In surveillance, person re-identification (re-id) has emerged as a fundamental capability that no tracking system aiming to operate over a wide area network of disjoint cameras can, concretely, renounce to have. Performing person re-identification is a challenging task because of the presence of many sources of appearance variability like lighting, pose, viewpoint, occlusions, especially in the outdoor environment, where they are even more unrestrained.
In this talk, based on real-world scenarios, we address person re-id problems from the following straight-forward but effective intuitions:
- Addition. Video-based person re-id deals with the inherent difficulty of matching unregulated sequences with different lengths and with incomplete target pose/viewpoint structure. To this end, we propose a novel approach that can exploit more effectively the rich video information by **addition**. Specifically, we complement the original pose-incomplete information carried by the sequences with synthetic GAN-generated images, and fuse their feature vectors into a more discriminative viewpoint insensitive embedding .
- Subtraction. In contrast, video-based person re-id suffers from low-quality frames, caused by severe motion blur, occlusion, distractors, etc. To address this, we introduce Class-Aware Attention (CAA) in deep metric learning that **subtract** abnormal and trivial samples in video sequences .

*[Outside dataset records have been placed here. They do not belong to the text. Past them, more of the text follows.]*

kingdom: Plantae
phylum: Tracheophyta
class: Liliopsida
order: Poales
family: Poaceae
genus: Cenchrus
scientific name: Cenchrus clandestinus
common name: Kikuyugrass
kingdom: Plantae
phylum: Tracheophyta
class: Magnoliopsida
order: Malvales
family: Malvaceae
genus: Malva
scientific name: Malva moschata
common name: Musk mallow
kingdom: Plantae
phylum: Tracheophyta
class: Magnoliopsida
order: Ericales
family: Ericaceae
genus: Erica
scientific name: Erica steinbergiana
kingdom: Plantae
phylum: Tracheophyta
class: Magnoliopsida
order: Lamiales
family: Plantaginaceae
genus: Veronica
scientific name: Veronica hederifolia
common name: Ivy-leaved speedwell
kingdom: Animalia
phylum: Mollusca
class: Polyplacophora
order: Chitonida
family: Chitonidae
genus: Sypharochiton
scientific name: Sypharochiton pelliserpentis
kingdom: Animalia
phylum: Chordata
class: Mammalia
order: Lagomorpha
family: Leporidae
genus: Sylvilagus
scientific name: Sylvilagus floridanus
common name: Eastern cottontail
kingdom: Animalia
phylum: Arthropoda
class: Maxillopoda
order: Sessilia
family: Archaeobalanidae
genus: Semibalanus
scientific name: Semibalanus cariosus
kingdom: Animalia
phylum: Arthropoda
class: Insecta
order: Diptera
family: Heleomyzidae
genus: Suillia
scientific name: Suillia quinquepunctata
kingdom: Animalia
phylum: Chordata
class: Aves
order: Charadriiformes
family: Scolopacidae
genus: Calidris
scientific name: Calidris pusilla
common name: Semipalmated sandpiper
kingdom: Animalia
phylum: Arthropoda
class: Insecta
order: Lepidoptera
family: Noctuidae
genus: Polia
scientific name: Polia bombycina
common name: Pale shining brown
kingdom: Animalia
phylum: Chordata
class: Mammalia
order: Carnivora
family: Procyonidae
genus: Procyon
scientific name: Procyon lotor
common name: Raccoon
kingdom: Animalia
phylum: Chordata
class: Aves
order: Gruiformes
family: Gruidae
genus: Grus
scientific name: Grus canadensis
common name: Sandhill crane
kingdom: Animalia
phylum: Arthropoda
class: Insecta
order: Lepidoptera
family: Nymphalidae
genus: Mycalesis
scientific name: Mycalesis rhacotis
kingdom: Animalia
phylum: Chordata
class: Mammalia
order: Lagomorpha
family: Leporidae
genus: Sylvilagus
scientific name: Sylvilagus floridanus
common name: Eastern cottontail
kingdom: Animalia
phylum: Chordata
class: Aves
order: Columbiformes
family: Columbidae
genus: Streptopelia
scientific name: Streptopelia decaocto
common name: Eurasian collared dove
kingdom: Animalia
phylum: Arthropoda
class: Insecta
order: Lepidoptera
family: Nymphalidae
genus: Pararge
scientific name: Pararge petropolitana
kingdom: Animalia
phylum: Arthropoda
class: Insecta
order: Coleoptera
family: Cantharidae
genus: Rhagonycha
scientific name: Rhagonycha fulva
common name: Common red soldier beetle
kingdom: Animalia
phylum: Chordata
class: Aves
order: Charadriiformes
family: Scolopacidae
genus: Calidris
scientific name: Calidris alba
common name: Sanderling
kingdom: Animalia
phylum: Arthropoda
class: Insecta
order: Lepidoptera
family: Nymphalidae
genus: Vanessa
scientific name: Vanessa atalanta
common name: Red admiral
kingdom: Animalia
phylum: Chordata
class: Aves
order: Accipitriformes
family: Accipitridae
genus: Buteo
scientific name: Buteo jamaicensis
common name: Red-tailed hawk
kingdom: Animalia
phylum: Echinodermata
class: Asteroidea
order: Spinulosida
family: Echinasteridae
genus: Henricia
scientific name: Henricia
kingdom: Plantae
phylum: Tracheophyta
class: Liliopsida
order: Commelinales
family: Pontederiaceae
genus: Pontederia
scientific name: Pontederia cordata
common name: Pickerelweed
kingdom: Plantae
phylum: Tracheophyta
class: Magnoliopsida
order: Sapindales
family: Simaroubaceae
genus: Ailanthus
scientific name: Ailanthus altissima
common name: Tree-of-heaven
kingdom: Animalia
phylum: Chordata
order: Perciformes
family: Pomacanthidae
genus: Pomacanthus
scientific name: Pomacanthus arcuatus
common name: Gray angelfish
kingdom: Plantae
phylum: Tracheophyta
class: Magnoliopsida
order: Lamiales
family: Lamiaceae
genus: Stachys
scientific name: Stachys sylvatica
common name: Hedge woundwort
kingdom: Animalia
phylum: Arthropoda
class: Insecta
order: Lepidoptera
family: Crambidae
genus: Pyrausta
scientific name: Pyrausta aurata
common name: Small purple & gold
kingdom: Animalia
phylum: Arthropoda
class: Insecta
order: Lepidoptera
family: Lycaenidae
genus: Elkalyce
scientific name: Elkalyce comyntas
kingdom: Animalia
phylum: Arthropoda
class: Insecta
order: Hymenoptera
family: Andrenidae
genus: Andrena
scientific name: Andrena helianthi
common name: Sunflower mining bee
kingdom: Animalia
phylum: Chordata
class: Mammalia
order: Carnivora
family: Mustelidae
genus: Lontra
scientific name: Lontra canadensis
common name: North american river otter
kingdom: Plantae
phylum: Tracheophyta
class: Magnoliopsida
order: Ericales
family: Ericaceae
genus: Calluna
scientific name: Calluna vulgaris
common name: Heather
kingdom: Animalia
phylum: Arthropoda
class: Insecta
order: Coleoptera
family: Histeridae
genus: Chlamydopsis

- Geometry. The viewpoint variability across a network of non-overlapping cameras is a challenging problem affecting person re-id performance. We investigate how to mitigate the cross-view ambiguity by learning highly discriminative deep features with **geometric** information. The proposed objective is made up of two terms, the Steering Meta Center (SMC) term and the Enhancing Centers Dispersion (ECD) term that steer the training process to mining effective intra-class and inter-class relationships in the feature domain of the identities .
 Alessandro Borgia, **Yang Hua**, Elyor Kodirov, and Neil Robertson. GAN-based Pose-aware Regulation for Video-based Person Re-identification. In IEEE Winter Conference on Applications of Computer Vision (WACV) 2019 (oral).
 Xinshao Wang, **Yang Hua**, Elyor Kodirov, Guosheng Hu, and Neil Robertson. Deep Metric Learning by Online Soft Mining and Class-Aware Attention. In AAAI Conference on Artificial Intelligence (AAAI) 2019 (oral).
 Alessandro Borgia, **Yang Hua**, Elyor Kodirov, and Neil Robertson. Cross-view Discriminative Feature Learning for Person Re-Identification. IEEE Transactions on Image Processing, 27(11):5338-5349, 2018.